> _Work instructions_
Copy out all lines in the data below containing the string "contexto".
━━━━━━━━
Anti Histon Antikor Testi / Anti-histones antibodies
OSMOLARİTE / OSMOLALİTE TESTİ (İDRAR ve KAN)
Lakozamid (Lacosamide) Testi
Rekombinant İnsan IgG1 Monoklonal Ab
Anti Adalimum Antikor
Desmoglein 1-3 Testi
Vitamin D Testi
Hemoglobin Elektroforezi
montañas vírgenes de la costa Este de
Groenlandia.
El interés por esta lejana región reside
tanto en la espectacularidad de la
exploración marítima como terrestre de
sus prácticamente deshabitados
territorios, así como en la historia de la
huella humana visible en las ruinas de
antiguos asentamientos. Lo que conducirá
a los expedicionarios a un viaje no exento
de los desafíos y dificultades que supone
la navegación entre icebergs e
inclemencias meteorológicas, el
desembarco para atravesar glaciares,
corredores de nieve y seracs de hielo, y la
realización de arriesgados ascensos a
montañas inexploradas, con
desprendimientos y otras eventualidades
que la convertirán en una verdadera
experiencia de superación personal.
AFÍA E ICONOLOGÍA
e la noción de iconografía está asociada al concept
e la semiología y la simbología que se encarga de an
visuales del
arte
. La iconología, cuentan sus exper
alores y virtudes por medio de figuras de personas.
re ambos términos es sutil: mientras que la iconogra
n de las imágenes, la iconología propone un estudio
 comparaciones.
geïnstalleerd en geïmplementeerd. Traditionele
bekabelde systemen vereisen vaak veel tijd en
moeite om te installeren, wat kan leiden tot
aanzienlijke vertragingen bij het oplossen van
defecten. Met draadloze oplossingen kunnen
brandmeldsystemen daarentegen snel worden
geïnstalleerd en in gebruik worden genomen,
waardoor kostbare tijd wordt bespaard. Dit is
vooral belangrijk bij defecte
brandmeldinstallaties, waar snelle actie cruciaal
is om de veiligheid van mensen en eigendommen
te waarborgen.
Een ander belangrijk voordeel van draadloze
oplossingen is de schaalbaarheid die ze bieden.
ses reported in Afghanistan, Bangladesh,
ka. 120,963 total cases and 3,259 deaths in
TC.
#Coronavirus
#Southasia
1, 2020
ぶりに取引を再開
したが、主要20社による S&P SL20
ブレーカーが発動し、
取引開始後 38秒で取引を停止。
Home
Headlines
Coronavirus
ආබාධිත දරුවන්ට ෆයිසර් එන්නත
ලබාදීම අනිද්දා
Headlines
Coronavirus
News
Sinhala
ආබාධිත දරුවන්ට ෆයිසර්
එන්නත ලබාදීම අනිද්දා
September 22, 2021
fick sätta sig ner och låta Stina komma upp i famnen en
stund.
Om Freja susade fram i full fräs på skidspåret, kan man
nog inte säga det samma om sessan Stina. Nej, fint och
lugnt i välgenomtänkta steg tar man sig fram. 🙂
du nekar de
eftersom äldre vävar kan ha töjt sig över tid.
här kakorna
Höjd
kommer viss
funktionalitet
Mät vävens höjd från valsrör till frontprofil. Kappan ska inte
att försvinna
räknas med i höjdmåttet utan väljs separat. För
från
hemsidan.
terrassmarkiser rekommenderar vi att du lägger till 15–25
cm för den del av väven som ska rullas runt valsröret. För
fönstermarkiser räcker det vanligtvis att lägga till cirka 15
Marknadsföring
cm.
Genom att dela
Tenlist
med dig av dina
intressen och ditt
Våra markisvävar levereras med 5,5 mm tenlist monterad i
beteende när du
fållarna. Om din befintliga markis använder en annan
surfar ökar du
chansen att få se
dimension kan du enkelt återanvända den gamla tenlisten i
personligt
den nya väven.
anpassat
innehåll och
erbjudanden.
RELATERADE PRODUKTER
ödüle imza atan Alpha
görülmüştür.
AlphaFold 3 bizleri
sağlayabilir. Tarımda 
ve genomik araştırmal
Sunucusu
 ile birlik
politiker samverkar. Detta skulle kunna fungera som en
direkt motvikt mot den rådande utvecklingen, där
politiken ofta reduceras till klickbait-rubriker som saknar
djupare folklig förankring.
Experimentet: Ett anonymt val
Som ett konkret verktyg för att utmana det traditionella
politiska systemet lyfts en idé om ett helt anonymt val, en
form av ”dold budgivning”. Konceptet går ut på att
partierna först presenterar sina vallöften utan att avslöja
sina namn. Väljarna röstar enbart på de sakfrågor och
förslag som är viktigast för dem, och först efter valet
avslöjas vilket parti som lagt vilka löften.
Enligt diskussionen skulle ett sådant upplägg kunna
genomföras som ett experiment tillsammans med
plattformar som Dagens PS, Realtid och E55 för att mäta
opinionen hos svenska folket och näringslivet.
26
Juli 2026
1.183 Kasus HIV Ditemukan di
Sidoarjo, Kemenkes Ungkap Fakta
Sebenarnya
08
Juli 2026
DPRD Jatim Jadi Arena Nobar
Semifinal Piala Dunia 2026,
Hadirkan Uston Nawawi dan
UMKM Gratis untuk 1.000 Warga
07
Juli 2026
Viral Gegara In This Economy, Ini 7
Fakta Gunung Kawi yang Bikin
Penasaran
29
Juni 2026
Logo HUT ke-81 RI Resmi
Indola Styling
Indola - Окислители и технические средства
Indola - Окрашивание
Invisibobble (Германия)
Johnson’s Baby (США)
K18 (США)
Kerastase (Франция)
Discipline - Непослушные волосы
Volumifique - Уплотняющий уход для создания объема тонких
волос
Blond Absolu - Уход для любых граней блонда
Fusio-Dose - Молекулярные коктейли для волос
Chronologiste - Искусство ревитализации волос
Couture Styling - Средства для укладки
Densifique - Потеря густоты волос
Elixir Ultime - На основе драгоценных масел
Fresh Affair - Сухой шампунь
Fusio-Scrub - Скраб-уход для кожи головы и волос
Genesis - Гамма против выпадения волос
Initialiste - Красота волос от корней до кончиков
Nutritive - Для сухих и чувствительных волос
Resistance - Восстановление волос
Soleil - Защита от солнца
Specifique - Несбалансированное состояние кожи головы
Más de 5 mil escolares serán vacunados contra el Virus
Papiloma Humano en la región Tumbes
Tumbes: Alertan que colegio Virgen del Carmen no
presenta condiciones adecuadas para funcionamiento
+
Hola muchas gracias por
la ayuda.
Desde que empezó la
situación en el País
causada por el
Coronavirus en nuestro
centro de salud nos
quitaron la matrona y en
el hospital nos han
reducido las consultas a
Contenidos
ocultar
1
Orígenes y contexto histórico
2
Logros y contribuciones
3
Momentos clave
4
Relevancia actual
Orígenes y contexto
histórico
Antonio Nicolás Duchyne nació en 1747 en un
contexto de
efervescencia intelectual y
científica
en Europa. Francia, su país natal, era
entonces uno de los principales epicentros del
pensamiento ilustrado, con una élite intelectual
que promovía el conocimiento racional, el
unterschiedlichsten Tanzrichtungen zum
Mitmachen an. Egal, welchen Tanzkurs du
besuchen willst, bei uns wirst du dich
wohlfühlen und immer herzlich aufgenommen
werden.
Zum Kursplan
━━━━━━━━
> _Response area_
Orígenes y contexto histórico
Orígenes y contexto
contexto de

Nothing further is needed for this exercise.